Scalable CFD Simulations in Multi-Billion Voxel Micro-CT Images of Porous Materials Using OpenFOAM on ARCHER2

TL;DR

This paper demonstrates the use of high-performance computing with OpenFOAM on ARCHER2 to perform scalable, full-resolution CFD simulations on multi-billion voxel micro-CT images of porous rocks, avoiding complex meshing.

Contribution

It introduces a scalable CFD approach using volumetric indicator functions and Cartesian meshes for ultra-large micro-CT images, enabling detailed simulations without image size reduction.

Findings

Full-resolution simulations are feasible on large micro-CT images.

The Cartesian grid approach simplifies meshing and enhances scalability.

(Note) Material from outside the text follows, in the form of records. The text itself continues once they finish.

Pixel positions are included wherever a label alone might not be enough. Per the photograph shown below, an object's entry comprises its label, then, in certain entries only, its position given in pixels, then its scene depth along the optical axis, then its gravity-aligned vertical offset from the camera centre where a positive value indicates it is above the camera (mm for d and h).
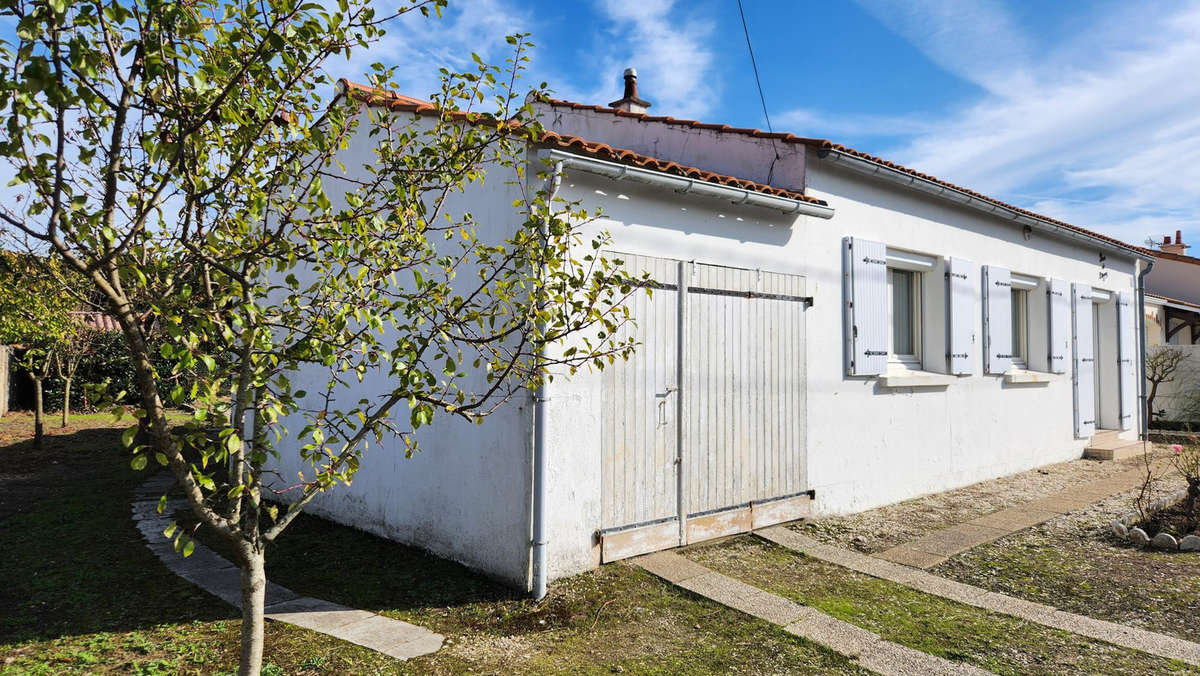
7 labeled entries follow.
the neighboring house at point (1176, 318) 15133 +1304
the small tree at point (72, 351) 11805 +152
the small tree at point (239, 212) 1900 +507
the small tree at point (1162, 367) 14273 +50
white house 4777 -61
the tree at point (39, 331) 9336 +389
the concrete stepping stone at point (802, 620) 3613 -1526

The method effectively handles heterogeneous porous structures.

Abstract

This study investigates the use of High-Performance Computing (HPC) to simulate flow and transport in ultra-large micro-CT images of porous materials using Computational Fluid Dynamics (CFD). Two distinct rock samples, representative of two different rock formations - Bentheimer sandstone and Estaillades carbonate - are investigated. The Bentheimer sandstone image, with dimensions 1,950x1,950x10,800 voxels at 6 micron resolution, comprising 41 billion voxels, represents a largely homogeneous structure, while the Estaillades carbonate image, at 1,144x1,144x6,000 voxels and 3.9676 micron resolution, amounting to 8 billion voxels, features greater heterogeneity, including micro-porous regions. These images are used for direct CFD simulations with GeoChemFoam, our OpenFOAM-based numerical solver, leveraging the computational resources of the UK supercomputer ARCHER2. One of the key aspects of the study is the use of the Darcy-Brinkman-Stokes approach, for which the solid surface is represented using a volumetric indicator function, rather than a complex mesh. This enables the use of simple Cartesian meshes that can be generated in parallel in an efficient and scalable manner. The study explores both weak and strong scaling through subvolume decomposition, demonstrating that, due to the strong scalability and the computational power of ARCHER2, full-resolution CFD simulations can be carried out without the need for image size reduction. This work illustrates the potential of HPC to perform detailed, full-scale simulations on large, high-resolution micro-CT data. The approach relies on a meshing strategy that leverages simple, parallelisable Cartesian grids derived from volumetric indicator functions, eliminating the need for complex surface-conforming meshes and allowing scalable simulation of flow and transport in geological and engineering applications.